*Task requirements*.
Turn the source text of every item below into a JSON list of strings, with one string per line and blank lines omitted. Leave the pictures out of the answer.

*Recorded information*.
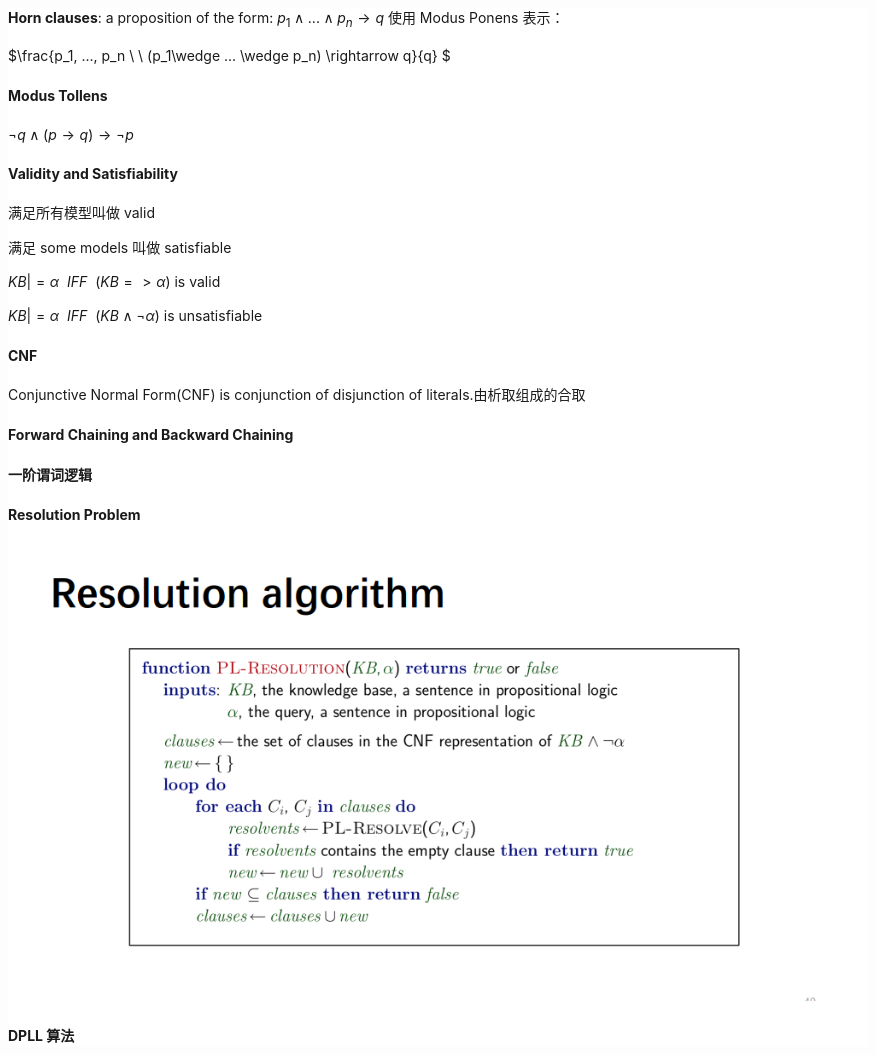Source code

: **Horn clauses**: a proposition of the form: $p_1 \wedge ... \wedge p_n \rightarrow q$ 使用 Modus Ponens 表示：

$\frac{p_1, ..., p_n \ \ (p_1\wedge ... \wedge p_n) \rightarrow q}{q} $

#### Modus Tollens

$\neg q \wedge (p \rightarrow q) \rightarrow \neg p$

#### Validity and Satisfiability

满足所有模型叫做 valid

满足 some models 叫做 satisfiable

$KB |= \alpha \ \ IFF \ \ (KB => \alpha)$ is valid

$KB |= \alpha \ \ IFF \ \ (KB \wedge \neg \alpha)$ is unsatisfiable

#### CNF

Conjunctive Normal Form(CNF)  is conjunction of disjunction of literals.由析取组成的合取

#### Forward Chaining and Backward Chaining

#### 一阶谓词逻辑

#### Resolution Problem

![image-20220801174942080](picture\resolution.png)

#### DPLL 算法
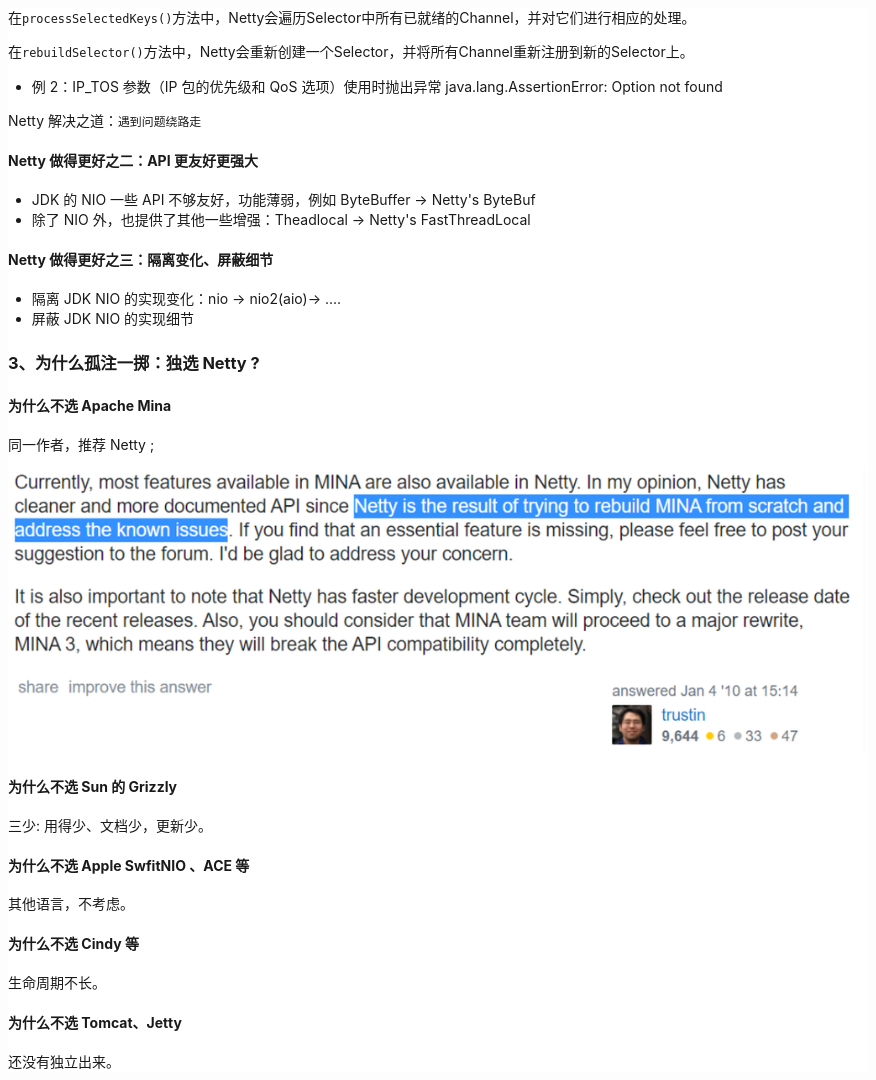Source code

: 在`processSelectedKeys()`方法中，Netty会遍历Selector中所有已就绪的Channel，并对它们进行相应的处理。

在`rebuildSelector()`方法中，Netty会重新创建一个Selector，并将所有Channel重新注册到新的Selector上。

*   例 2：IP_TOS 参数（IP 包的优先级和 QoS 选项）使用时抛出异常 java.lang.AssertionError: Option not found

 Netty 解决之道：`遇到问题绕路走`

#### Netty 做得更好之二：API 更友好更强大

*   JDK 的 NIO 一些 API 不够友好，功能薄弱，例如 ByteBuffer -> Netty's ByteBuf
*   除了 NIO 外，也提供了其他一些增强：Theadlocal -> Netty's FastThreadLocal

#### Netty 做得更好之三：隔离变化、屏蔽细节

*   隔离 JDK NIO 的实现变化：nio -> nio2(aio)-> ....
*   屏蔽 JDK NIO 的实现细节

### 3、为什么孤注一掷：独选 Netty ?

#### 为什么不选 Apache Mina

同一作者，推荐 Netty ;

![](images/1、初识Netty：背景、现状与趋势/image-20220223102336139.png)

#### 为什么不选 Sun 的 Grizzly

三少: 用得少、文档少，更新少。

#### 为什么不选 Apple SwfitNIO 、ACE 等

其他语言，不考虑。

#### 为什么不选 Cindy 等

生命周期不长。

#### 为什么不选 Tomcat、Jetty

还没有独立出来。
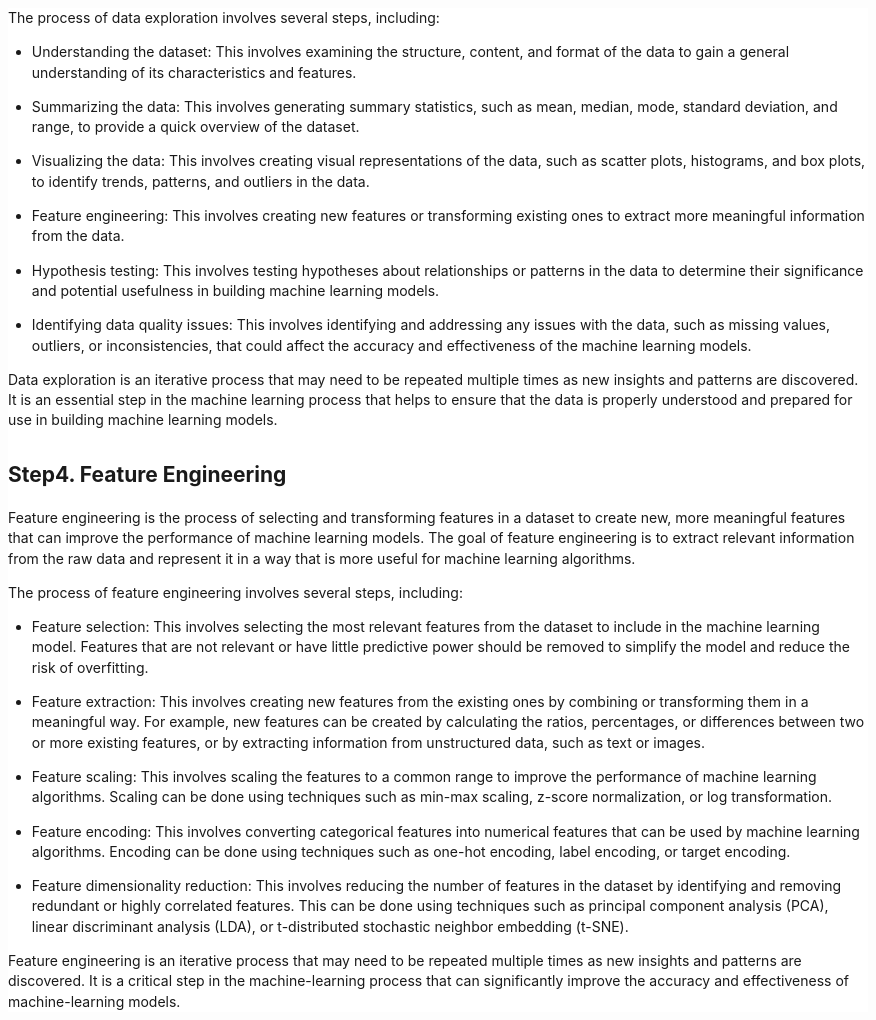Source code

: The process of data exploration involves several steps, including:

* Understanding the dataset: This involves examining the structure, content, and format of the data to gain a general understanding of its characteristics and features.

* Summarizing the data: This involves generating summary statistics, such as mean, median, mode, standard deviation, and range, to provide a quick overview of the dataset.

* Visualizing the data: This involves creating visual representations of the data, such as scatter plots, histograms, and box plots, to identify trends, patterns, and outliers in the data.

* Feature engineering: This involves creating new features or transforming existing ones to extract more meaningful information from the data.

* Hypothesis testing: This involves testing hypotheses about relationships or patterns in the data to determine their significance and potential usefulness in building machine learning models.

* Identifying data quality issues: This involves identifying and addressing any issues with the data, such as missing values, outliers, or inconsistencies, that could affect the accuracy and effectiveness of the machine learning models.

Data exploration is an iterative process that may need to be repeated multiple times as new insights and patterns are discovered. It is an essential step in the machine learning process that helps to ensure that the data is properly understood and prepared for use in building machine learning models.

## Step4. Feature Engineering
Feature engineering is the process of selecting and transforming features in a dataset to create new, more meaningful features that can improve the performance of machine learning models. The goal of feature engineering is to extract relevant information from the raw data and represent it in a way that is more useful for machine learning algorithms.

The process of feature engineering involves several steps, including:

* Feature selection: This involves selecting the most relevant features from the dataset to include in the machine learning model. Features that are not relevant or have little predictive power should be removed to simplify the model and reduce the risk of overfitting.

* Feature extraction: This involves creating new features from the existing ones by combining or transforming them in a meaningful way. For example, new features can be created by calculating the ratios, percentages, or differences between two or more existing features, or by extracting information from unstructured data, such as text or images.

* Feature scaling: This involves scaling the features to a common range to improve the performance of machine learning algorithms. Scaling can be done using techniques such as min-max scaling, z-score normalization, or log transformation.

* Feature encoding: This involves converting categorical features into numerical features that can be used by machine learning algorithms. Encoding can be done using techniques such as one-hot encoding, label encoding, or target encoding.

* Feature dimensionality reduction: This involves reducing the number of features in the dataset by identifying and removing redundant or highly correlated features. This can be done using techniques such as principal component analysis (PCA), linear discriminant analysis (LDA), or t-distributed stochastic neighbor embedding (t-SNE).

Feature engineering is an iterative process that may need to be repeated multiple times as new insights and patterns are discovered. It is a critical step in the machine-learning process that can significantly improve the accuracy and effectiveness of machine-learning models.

*Exercise answer*.
[
  "Source code",
  ": **Horn clauses**: a proposition of the form: $p_1 \\wedge ... \\wedge p_n \\rightarrow q$ 使用 Modus Ponens 表示：",
  "$\\frac{p_1, ..., p_n \\ \\ (p_1\\wedge ... \\wedge p_n) \\rightarrow q}{q} $",
  "#### Modus Tollens",
  "$\\neg q \\wedge (p \\rightarrow q) \\rightarrow \\neg p$",
  "#### Validity and Satisfiability",
  "满足所有模型叫做 valid",
  "满足 some models 叫做 satisfiable",
  "$KB |= \\alpha \\ \\ IFF \\ \\ (KB => \\alpha)$ is valid",
  "$KB |= \\alpha \\ \\ IFF \\ \\ (KB \\wedge \\neg \\alpha)$ is unsatisfiable",
  "#### CNF",
  "Conjunctive Normal Form(CNF)  is conjunction of disjunction of literals.由析取组成的合取",
  "#### Forward Chaining and Backward Chaining",
  "#### 一阶谓词逻辑",
  "#### Resolution Problem",
  "![image-20220801174942080](picture\\resolution.png)",
  "#### DPLL 算法",
  "Source code",
  ": 在`processSelectedKeys()`方法中，Netty会遍历Selector中所有已就绪的Channel，并对它们进行相应的处理。",
  "在`rebuildSelector()`方法中，Netty会重新创建一个Selector，并将所有Channel重新注册到新的Selector上。",
  "*   例 2：IP_TOS 参数（IP 包的优先级和 QoS 选项）使用时抛出异常 java.lang.AssertionError: Option not found",
  " Netty 解决之道：`遇到问题绕路走`",
  "#### Netty 做得更好之二：API 更友好更强大",
  "*   JDK 的 NIO 一些 API 不够友好，功能薄弱，例如 ByteBuffer -> Netty's ByteBuf",
  "*   除了 NIO 外，也提供了其他一些增强：Theadlocal -> Netty's FastThreadLocal",
  "#### Netty 做得更好之三：隔离变化、屏蔽细节",
  "*   隔离 JDK NIO 的实现变化：nio -> nio2(aio)-> ....",
  "*   屏蔽 JDK NIO 的实现细节",
  "### 3、为什么孤注一掷：独选 Netty ?",
  "#### 为什么不选 Apache Mina",
  "同一作者，推荐 Netty ;",
  "![](images/1、初识Netty：背景、现状与趋势/image-20220223102336139.png)",
  "#### 为什么不选 Sun 的 Grizzly",
  "三少: 用得少、文档少，更新少。",
  "#### 为什么不选 Apple SwfitNIO 、ACE 等",
  "其他语言，不考虑。",
  "#### 为什么不选 Cindy 等",
  "生命周期不长。",
  "#### 为什么不选 Tomcat、Jetty",
  "还没有独立出来。",
  "Source code",
  ": The process of data exploration involves several steps, including:",
  "* Understanding the dataset: This involves examining the structure, content, and format of the data to gain a general understanding of its characteristics and features.",
  "* Summarizing the data: This involves generating summary statistics, such as mean, median, mode, standard deviation, and range, to provide a quick overview of the dataset.",
  "* Visualizing the data: This involves creating visual representations of the data, such as scatter plots, histograms, and box plots, to identify trends, patterns, and outliers in the data.",
  "* Feature engineering: This involves creating new features or transforming existing ones to extract more meaningful information from the data.",
  "* Hypothesis testing: This involves testing hypotheses about relationships or patterns in the data to determine their significance and potential usefulness in building machine learning models.",
  "* Identifying data quality issues: This involves identifying and addressing any issues with the data, such as missing values, outliers, or inconsistencies, that could affect the accuracy and effectiveness of the machine learning models.",
  "Data exploration is an iterative process that may need to be repeated multiple times as new insights and patterns are discovered. It is an essential step in the machine learning process that helps to ensure that the data is properly understood and prepared for use in building machine learning models.",
  "## Step4. Feature Engineering",
  "Feature engineering is the process of selecting and transforming features in a dataset to create new, more meaningful features that can improve the performance of machine learning models. The goal of feature engineering is to extract relevant information from the raw data and represent it in a way that is more useful for machine learning algorithms.",
  "The process of feature engineering involves several steps, including:",
  "* Feature selection: This involves selecting the most relevant features from the dataset to include in the machine learning model. Features that are not relevant or have little predictive power should be removed to simplify the model and reduce the risk of overfitting.",
  "* Feature extraction: This involves creating new features from the existing ones by combining or transforming them in a meaningful way. For example, new features can be created by calculating the ratios, percentages, or differences between two or more existing features, or by extracting information from unstructured data, such as text or images.",
  "* Feature scaling: This involves scaling the features to a common range to improve the performance of machine learning algorithms. Scaling can be done using techniques such as min-max scaling, z-score normalization, or log transformation.",
  "* Feature encoding: This involves converting categorical features into numerical features that can be used by machine learning algorithms. Encoding can be done using techniques such as one-hot encoding, label encoding, or target encoding.",
  "* Feature dimensionality reduction: This involves reducing the number of features in the dataset by identifying and removing redundant or highly correlated features. This can be done using techniques such as principal component analysis (PCA), linear discriminant analysis (LDA), or t-distributed stochastic neighbor embedding (t-SNE).",
  "Feature engineering is an iterative process that may need to be repeated multiple times as new insights and patterns are discovered. It is a critical step in the machine-learning process that can significantly improve the accuracy and effectiveness of machine-learning models."
]